__TASK DESCRIPTION__
Reproduce the lines of the data from its beginning through the line containing "תכונות אנטי-בקטריאליות ואנטי-פטרייתיות", inclusive, and omit the pictures from your answer.

Saved entries:
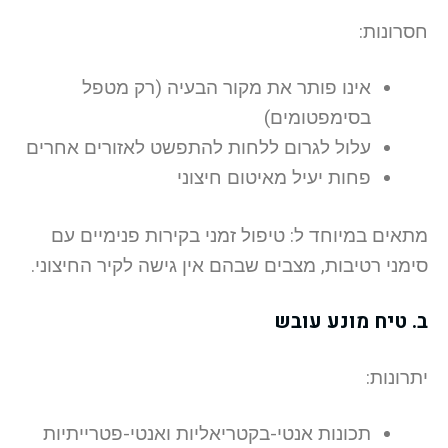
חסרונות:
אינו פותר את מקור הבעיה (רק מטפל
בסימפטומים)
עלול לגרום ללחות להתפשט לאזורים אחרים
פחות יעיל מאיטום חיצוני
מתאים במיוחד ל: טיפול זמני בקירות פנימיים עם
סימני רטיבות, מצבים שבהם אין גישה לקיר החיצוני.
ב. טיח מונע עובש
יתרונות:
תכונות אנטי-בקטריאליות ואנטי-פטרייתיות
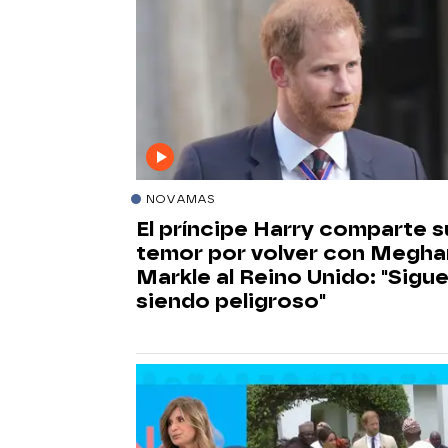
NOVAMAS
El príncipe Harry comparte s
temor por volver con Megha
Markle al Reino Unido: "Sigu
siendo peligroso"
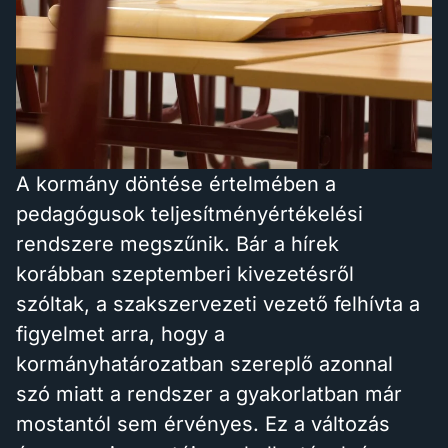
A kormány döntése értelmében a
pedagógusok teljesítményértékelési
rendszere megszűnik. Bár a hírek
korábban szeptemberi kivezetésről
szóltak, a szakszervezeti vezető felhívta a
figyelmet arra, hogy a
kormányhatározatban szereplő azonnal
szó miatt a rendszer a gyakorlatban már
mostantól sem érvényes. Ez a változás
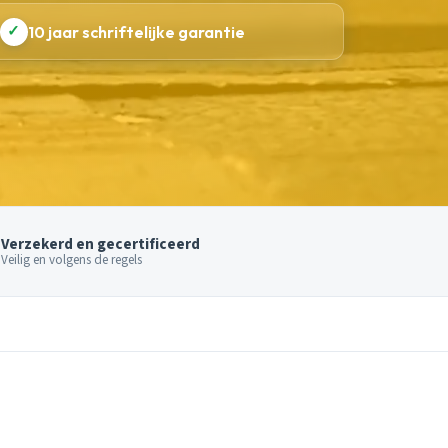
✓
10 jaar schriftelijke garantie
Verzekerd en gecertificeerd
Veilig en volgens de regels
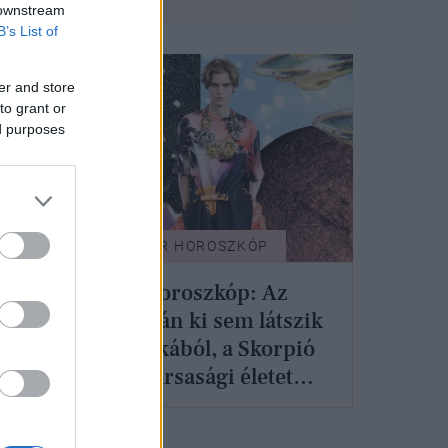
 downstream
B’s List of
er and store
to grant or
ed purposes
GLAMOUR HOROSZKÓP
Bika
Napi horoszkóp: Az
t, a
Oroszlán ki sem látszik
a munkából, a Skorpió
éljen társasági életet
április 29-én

__TASK ANSWER__
חסרונות:
אינו פותר את מקור הבעיה (רק מטפל
בסימפטומים)
עלול לגרום ללחות להתפשט לאזורים אחרים
פחות יעיל מאיטום חיצוני
מתאים במיוחד ל: טיפול זמני בקירות פנימיים עם
סימני רטיבות, מצבים שבהם אין גישה לקיר החיצוני.
ב. טיח מונע עובש
יתרונות:
תכונות אנטי-בקטריאליות ואנטי-פטרייתיות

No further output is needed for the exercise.